Hal itu juga tidak lepas dari pandangan Surya. Lelaki berambut tebal nan kelam itu sesekali melirik Ayu di sebelahnya. Senyum kecilnya terbit. Diam-diam, ia senang melihat perempuan itu tampil lebih rapi, seperti kesehariannya di kantor sebelum akhirnya peristiwa yang tidak mengenakkan itu terjadi.
Dia menghela napas. Ada satu bagian dari dirinya yang seakan masih menyesal mengapa tidak bisa melindungi perempuan ini. Meskipun kini Ayu sudah lebih baik kondisinya dari kemarin-kemarin, tetap saja rasa sesalnya belum pergi.
"Yu, lu beneran udah baik-baik aja?" Tanpa sadar, Surya menanyakan hal itu. Ayu langsung menatap pria di sebelahnya yang menyetir dengan raut sedih.
"Saya sudah jauh lebih baik sekarang." Suara Ayu yang rendah dan pelan mengalun seiring dengan kalimat itu diucapkan. Itu karena Ayu tahu jika Surya benar-benar mengkhawatirkannya.
"Ck, lu jangan bohong sama gue."
"Tuh, kan, Pak Surya, mah." Ayu menggeleng. "Ngapain juga saya bohong? Lagian, saya bisa sehat ini sedikit banyak juga dari doa baik Bapak."

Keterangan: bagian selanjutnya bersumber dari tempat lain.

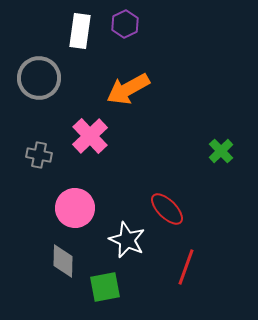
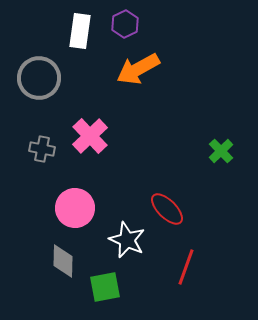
orange arrow: moved 10 px right, 20 px up
gray cross: moved 3 px right, 6 px up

"Enggak, sih, gue berdoa supaya lu buat kopi lagi buat gue." Surya berlagak tidak begitu ambil peduli dengan kondisi Ayu, meski begitu perempuan itu jadi terkekeh kecil.

KAMU SEDANG MEMBACA
There's Something About You
FanfictionSejatinya, tidak ada yang menarik di Kantor Lapor Pak. Hanya saja, Surya, si pemilik rompi hijau neon, memandang lain pada Ayu, seseorang dengan kemeja merah jambu yang sehari-hari tidak lepas dari sapu dan pengki. Pandangan itu lantas membuat suatu...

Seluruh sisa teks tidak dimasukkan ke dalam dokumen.